WHAT TO DO: Each time a line of the listing holds "using", copy that line.

AVAILABLE DATA:
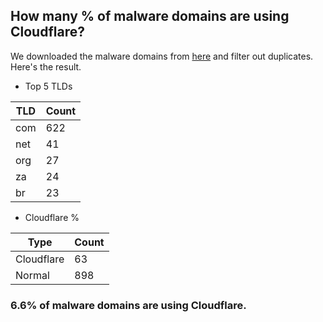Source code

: ## How many % of malware domains are using Cloudflare?


We downloaded the malware domains from [here](https://urlhaus.abuse.ch) and filter out duplicates.
Here's the result.


[//]: # (start replacement)


- Top 5 TLDs

| TLD | Count |
| --- | --- |
| com | 622 |
| net | 41 |
| org | 27 |
| za | 24 |
| br | 23 |


- Cloudflare %

| Type | Count |
| --- | --- |
| Cloudflare | 63 |
| Normal | 898 |


### 6.6% of malware domains are using Cloudflare.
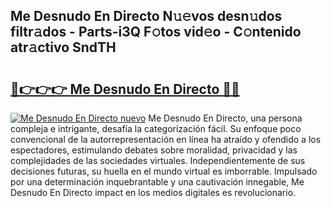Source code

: ## Me Desnudo En Directo N𝚞𝚎vos desn𝚞dos filtr𝚊dos - Parts-i3Q F𝚘tos vid𝚎o - C𝚘ntenido atr𝚊ctivo SndTH

# <h2><a href="http://mb8hmj2.tromn.icu/?c=Me+Desnudo+En+Directo">🔗👉👉👉 Me Desnudo En Directo 🔗🔗</a></h2>

[![Me Desnudo En Directo nuevo](https://i.imgur.com/pEAQMta.gif)](http://mb8hmj2.tromn.icu/?c=Me+Desnudo+En+Directo)
Me Desnudo En Directo, una persona compleja e intrigante, desafía la categorización fácil. Su enfoque poco convencional de la autorrepresentación en línea ha atraído y ofendido a los espectadores, estimulando debates sobre moralidad, privacidad y las complejidades de las sociedades virtuales. Independientemente de sus decisiones futuras, su huella en el mundo virtual es imborrable. Impulsado por una determinación inquebrantable y una cautivación innegable, Me Desnudo En Directo impact en los medios digitales es revolucionario.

ANSWER SECTION:
: ## How many % of malware domains are using Cloudflare?
### 6.6% of malware domains are using Cloudflare.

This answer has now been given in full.